Challenges:
(1) Tell whether each statement agrees with the abstract on super-Earth formation. Answer yes or no, and quote the deciding words from the abstract: (a) The simulations include eccentricity damping effects from a gaseous disk. (b) The three-planet system studied orbits a red dwarf. (c) The disk always makes the system more stable.
(2) Switch "semicircle" to "half-circle" everywhere in the listing, and give its lines again with nothing else changed. Leave the picture lines out.

Excerpted text:

(begin)

Presentation #403.02 in the session Planetary Origins Dynamics 2: Protoplanetary Disks.

Published onJul 01, 2023
Influence of Protoplanetary Disks and Orbital Resonances on the Formation of Super Earths via Giant Impacts

Our current picture of the latest stages of terrestrial planet formation includes a final phase of giant impacts, during which proto-planets can undergo their final mass-doubling growth. Given the large population of super-Earths with large envelopes, the giant impacts phase for those systems must have taken place while the gaseous disk was still present. Nevertheless, it is generally believed that the disk tends to stabilize the planetary systems, preventing the collisions. In this work, we run N-body simulations including the eccentricity damping effects from a gaseous disk and study, for the first time, its influence on the dynamical evolution and stability of the system. Initially, we analyze the effect that eccentricity damping has over the relation between planetary spacing and a system’s instability time. We find that systems experience an increase in their instability times at smaller critical spacings as we decrease the eccentricity damping timescale. Then, we study the effect of eccentricity damping over the instability time distribution for a fixed spacing in a co-planar system with three super-Earth mass planets (~ 5 Earth Masses) orbiting a Sun-like star. We find that the disk can act as a double-edged sword: in some cases it stabilizes the system by damping the eccentricities, while in others it may reduce a system’s lifetime by forcing a divergent passage through nearby mean motion resonances, exciting the eccentricities and leading the system to instability. Finally, we study the divergent crossing of mean motion resonances and its impact on the system’s eccentricities for a simpler model of only two planets, in order to further understand the mechanism that leads some systems to become unstable at long timescales.

(end)

Data records:
(begin)

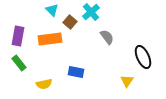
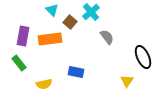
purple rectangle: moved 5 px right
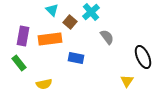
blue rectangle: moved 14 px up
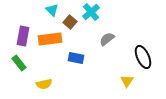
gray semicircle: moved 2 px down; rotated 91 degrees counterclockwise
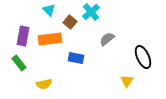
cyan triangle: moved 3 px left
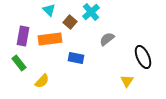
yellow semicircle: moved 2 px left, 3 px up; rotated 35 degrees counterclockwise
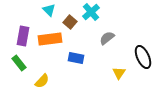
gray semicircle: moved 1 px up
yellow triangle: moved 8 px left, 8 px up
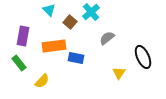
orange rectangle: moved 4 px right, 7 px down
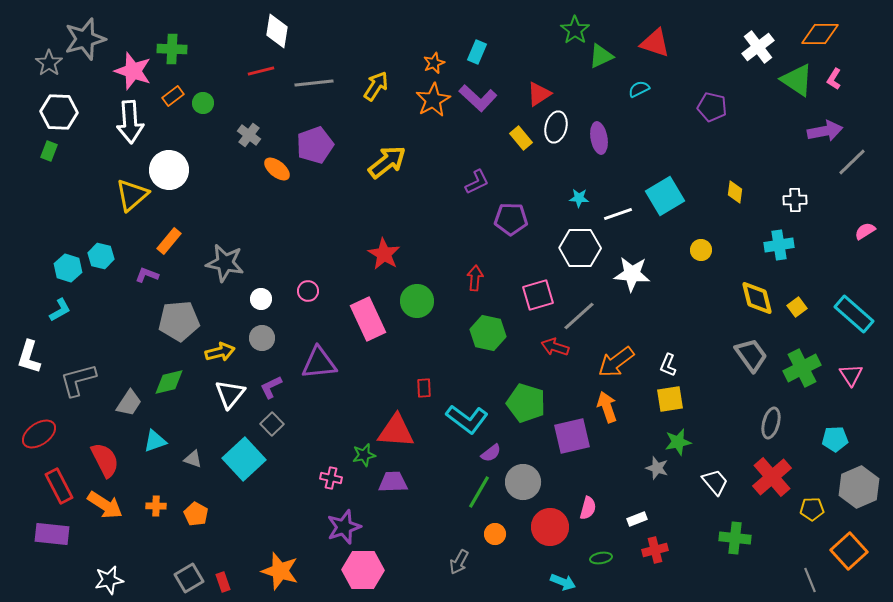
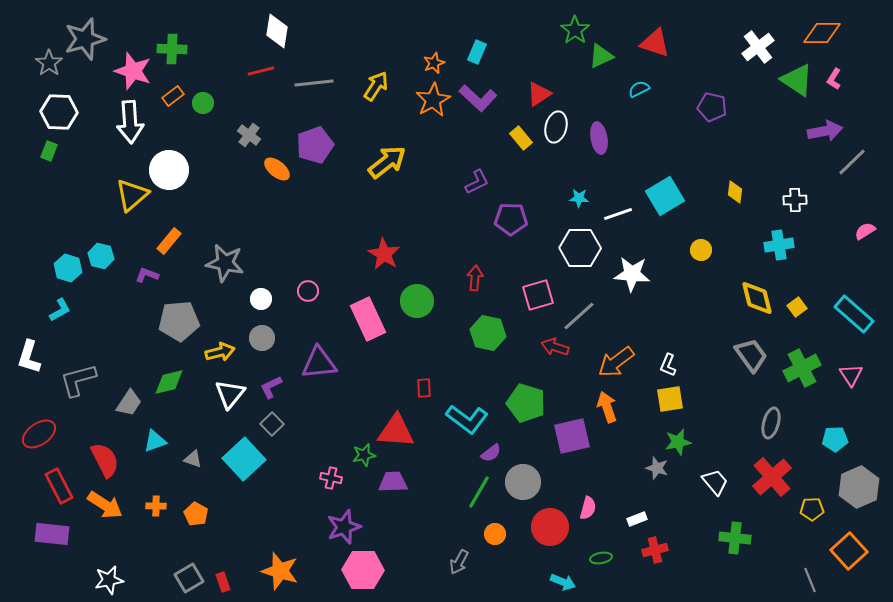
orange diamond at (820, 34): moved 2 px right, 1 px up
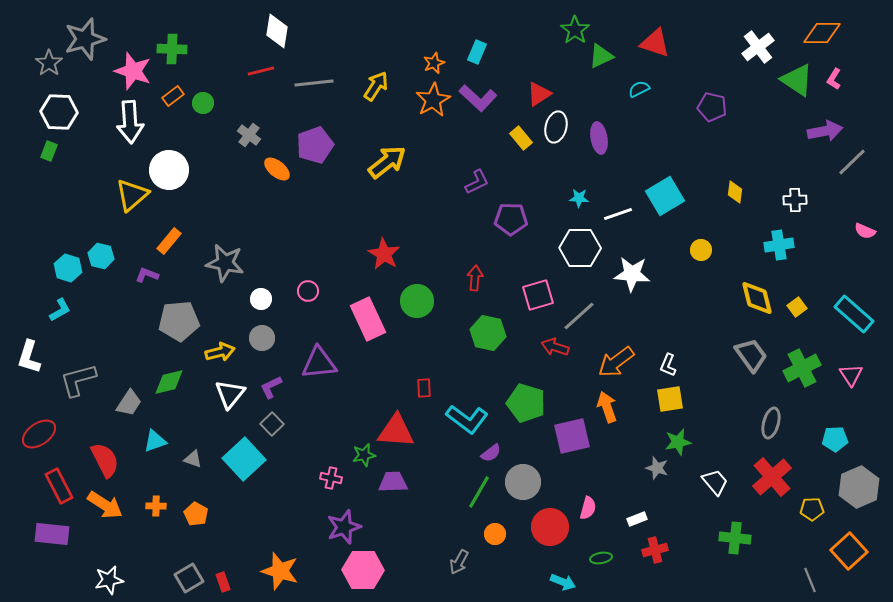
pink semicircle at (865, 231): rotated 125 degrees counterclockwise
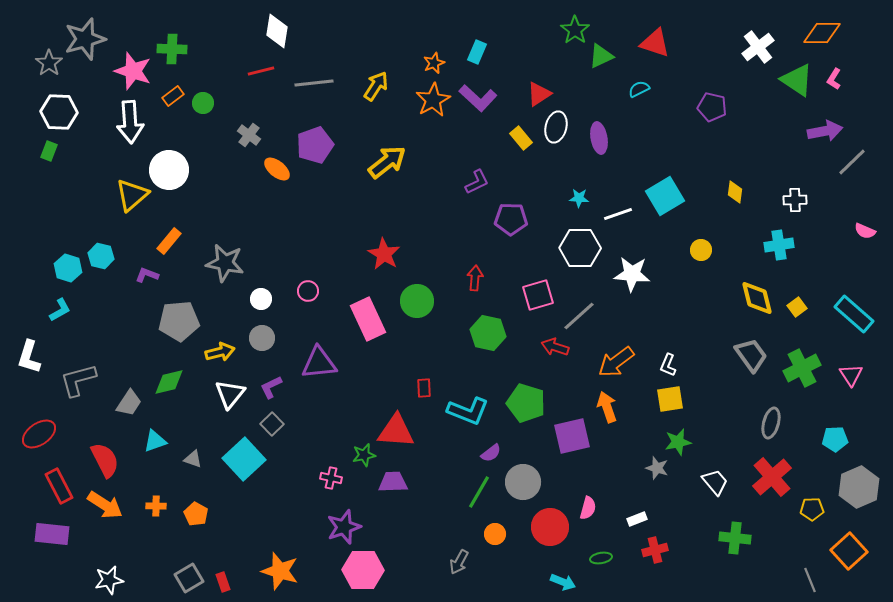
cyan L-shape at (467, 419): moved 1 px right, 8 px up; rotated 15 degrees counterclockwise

(end)

Responses per task:
(1)
(a) Yes: "we run N-body simulations including the eccentricity damping effects from a gaseous disk"
(b) No: "orbiting a Sun-like star"
(c) No: "in some cases it stabilizes the system by damping the eccentricities, while in others it may reduce a system’s lifetime"

(2)
purple rectangle: moved 5 px right
blue rectangle: moved 14 px up
gray half-circle: moved 2 px down; rotated 91 degrees counterclockwise
cyan triangle: moved 3 px left
yellow half-circle: moved 2 px left, 3 px up; rotated 35 degrees counterclockwise
gray half-circle: moved 1 px up
yellow triangle: moved 8 px left, 8 px up
orange rectangle: moved 4 px right, 7 px down
orange diamond at (820, 34): moved 2 px right, 1 px up
pink half-circle at (865, 231): rotated 125 degrees counterclockwise
cyan L-shape at (467, 419): moved 1 px right, 8 px up; rotated 15 degrees counterclockwise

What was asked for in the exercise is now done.